LANSING—Sen. Goeff Hansen introduced a bill on Thursday that would clarify the requirements of Michigan Promise Zone scholarship programs throughout the state.
The Promise Zone scholarships are intended as additional financial resources for eligible students to use toward a post-secondary education.
Senate Bill 312 would help school districts and other eligible entities generate the money necessary to fund the scholarships.
“Our local economy is on an upward trajectory, and we must ensure access to as many post-secondary opportunities as possible to prepare our children for 21st century jobs,” said Hansen, R-Hart. “Sharpening an educational tool like the Michigan Promise Zone Authority provides a community greater flexibility to assess local needs and raise the funds necessary to provide financial assistance to as many eligible students as possible.”

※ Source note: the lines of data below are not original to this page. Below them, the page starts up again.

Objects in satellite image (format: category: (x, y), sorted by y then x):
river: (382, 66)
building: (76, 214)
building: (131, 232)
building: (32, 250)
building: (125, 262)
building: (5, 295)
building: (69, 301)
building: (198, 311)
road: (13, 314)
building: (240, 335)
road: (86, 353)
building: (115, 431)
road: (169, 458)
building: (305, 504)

The Michigan Promise Zone Authority Act authorized the creation of 10 promise zones across the state in 2009.
The Muskegon Area Intermediate School District (ISD) was awarded one of the 10 zones and is the only countywide Promise Zone in the state. Due to financial stipulations as outlined under current law, the Muskegon ISD has been unable to generate the funds necessary to award scholarships to eligible students.
According to Hansen, current law requires a Promise Zone to fund the first two years of the scholarship to all eligible students in the Promise Zone. After the first two years, the Promise Zone can begin to capture one-half of the growth in the State Education Tax (SET) to support funding for scholarships.
Hansen’s measure would strengthen Muskegon’s Promise Zone and increase its ability to secure funding.
To fulfill the requirements in current law and also provide for increased access to higher educational opportunities, SB 312 would do the following:
• Allow Promise Zones to pay for additional college-related expenses;
• Allow the Promise Zone Authority to establish minimum payment amounts, dependent upon the financial resources available;
• Allow a regional Promise Zone, such as Muskegon ISD, to elect to operate within a subset of its constituent school districts;
• Allow the Promise Zone Authority to attach reasonable, college-success-related requirements to their scholarships; and
• Provide greater flexibility to Promise Zones in resetting their base years.
“The changes proposed in SB 312 are vital for the Muskegon Promise Zone to begin the process of awarding financial scholarships to eligible students,” Hansen said.
SB 312 maintains the requirement that the Promise Zone Authority raise the necessary funds to provide two years of tuition to all eligible students in a zone.
Last session, the House passed House Bill 5330, sponsored by Rep. Jon Bumstead, and HB 5135, sponsored by former Rep. Holly Hughes. Due to a lack of session days remaining before the end of 2012, the bills were not able to be taken up by the Senate and therefore had to be reintroduced in a new legislative session.
SB 312 is awaiting consideration by the Senate Committee on Economic Development.